Bruno Marchal writes:
But the basic idea is simple perhaps: Suppose I must choose between
a) I am 3-multiplied in ten exemplars. One will get an orange juice and 9
will be tortured.
b) I am 3-multiplied in ten exemplars. One will be tortured, and 9 will
get a glass of orange juice instead.
OK. Now, with comp, strictly speaking the 1-uncertainty are ill-defined,
indeed. Because the uncertainty bears on the maximal histories.
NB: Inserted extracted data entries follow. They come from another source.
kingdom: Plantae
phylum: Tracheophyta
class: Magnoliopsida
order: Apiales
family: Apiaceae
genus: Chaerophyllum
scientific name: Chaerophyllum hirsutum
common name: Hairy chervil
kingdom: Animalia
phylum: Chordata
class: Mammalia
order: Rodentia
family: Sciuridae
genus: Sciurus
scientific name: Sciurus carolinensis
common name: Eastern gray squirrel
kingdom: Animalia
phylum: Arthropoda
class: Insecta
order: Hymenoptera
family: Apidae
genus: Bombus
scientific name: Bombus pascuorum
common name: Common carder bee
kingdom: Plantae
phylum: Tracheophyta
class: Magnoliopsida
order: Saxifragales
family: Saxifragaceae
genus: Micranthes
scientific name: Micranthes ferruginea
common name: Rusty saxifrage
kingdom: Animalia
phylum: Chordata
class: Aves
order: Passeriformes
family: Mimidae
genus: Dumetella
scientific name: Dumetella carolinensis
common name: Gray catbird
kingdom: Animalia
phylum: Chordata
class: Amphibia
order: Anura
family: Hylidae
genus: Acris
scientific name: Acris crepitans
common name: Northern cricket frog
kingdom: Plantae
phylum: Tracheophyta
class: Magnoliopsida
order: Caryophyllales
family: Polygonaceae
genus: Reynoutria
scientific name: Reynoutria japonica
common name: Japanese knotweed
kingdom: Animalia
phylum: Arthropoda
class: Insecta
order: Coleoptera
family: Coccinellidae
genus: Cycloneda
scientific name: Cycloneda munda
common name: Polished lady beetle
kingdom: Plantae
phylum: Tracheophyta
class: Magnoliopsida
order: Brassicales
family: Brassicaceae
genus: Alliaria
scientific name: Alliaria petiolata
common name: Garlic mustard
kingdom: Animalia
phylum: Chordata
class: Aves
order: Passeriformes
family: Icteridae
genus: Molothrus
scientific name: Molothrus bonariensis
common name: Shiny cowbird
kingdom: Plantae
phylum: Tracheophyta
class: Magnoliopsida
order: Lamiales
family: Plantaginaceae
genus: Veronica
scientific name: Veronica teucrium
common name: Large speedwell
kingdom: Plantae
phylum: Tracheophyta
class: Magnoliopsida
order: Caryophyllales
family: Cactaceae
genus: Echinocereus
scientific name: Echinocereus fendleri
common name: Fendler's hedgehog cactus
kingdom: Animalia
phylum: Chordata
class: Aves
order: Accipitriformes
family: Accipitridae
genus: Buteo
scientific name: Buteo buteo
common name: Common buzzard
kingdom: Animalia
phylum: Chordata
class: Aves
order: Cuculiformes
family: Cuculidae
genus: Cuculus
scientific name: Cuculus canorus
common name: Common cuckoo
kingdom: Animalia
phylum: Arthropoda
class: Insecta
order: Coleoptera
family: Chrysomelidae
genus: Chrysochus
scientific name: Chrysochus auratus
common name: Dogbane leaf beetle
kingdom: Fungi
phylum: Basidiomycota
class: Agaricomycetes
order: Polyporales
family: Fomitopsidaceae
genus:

Without
precision I would choose "b".
But if you tell me in advance that all the 9 guys in "b", who got the
orange juice, will merge (after artificial amnesia of the details which
differ in their experience), and/or if you tell me also that the one who
will be tortured will be 3- multiplied by 1000, after the torture, this
change the number of relative histories going through the 1-state
"orange-juice" or "tortured" in such a way that it would be better that I
choose "a". Obviously other multiplication events in the "future" could
also change this, so that to know the real probabilities, in principle you
must evaluate the whole histories going through the states.
To be sure, the reasoning of Stathis is still 100% correct with comp for
what he want illustrate, but such probability calculus should not be
considered as a mean to evaluate "real probabilities". When you look at the
math, this can be described by conflict between local information and
global information. It is all but simple. Today I have only "solve" the
"probability 1" case, and it is enough for seeing how quantum proba could
be justify by just comp. But even this case leads to open math questions.
It is tricky in QM too.
I was with you until you proposed the tortured copy in (a) be multiplied
1000-fold or the 9 orange juice copies in (b) be merged. I would *still*
choose (a) in these situations. I look at it in two steps. The first step is
exactly the same as without the multiplying/merging, so at this point (a) is
better. If you had then proposed something like, the orange juice copies
will then be tortured, then that would have made a difference to my choice.
What you in fact proposed is that the absolute measure of the tortured
copies be subsequently increased or the absolute measure of the orange juice
copies be subsequently decreased. I would argue that changing the absolute
measure in this way can make no possible first person difference; or,
equivalently, that multiplying or reducing the number of instantiations of
an observer moment makes no possible first person difference - it's all the
one observer moment. What does make a difference is the *relative* measure
of candidate successor OM's, and it is crucial that this refers to the
transition from one OM to the next. This is simply because that is how our
minds perceive the passage of time and construct the illusion of a single
individual who maintains his identity over time.